The issues restated with possible solutions
The issues can be restated as two questions:
- The accessibility of freely available content from Infomotions.com is a drain on Infomotions, Inc.s resources. How can Infomotions, Inc. lower its expenses and/or increase its revenue in order to eliminate or at least minimize this problem?
- There are people who are using the content from Infomotions.com in a dubious manner. Are the copyright expectations of Infomotions, Inc. clearly articulated, explicitly stated, and to what degree enforceable?
A number of solutions present themselves, and each are outlined in the following sections.
Remove images
One solution is to simply remove the images from Infomotions.com. The articles, presentations, and software of Infomotions, Inc. are the best examples of what Infomotions, Inc. can do. The images could be viewed as eye candy and therefore unnecessary. On the other hand, the way the images are created, maintained, displayed, and made accessible through searchable as well as browsable interfaces do exemplify the skills of Infomotions, Inc. Removing the images would be defeating much of the purpose of Infomotions.com.

» **INFORMATION GIVEN**
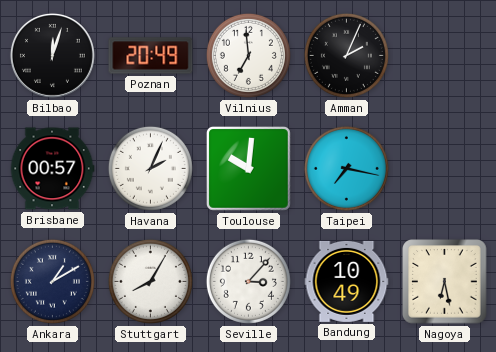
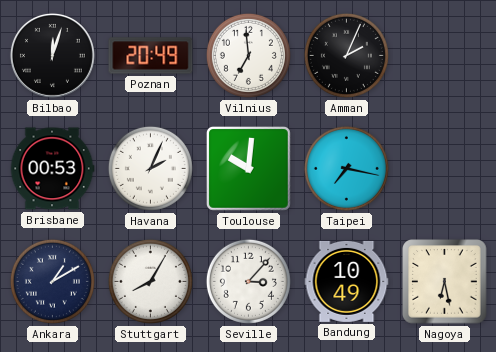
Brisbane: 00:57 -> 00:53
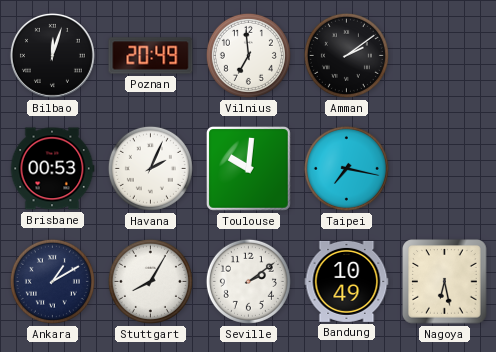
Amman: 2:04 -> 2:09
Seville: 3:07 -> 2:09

...

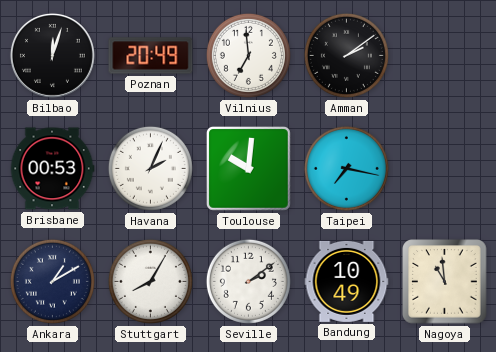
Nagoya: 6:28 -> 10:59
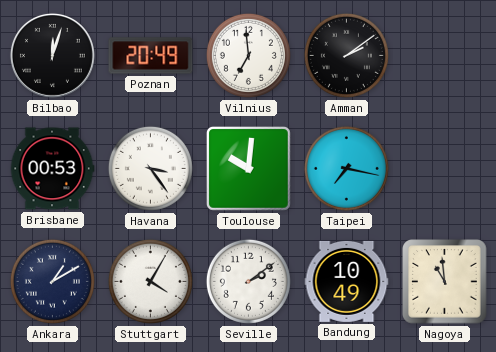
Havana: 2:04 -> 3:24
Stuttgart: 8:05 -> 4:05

» **SET TASKS**
[A] Reproduce word for word the part of the Infomotions.com text starting with "The issues restated" and going on through "minimize this problem?".
[B] According to the Infomotions.com text, which kinds of work are the best examples of what Infomotions, Inc. can do? List each one.
The rows come from a source unrelated to the Infomotions.com text.

» **SOLUTIONS TO THE PROBLEMS**
[A]
The issues restated with possible solutions
The issues can be restated as two questions:
- The accessibility of freely available content from Infomotions.com is a drain on Infomotions, Inc.s resources. How can Infomotions, Inc. lower its expenses and/or increase its revenue in order to eliminate or at least minimize this problem?

[B]
- Articles
- Presentations
- Software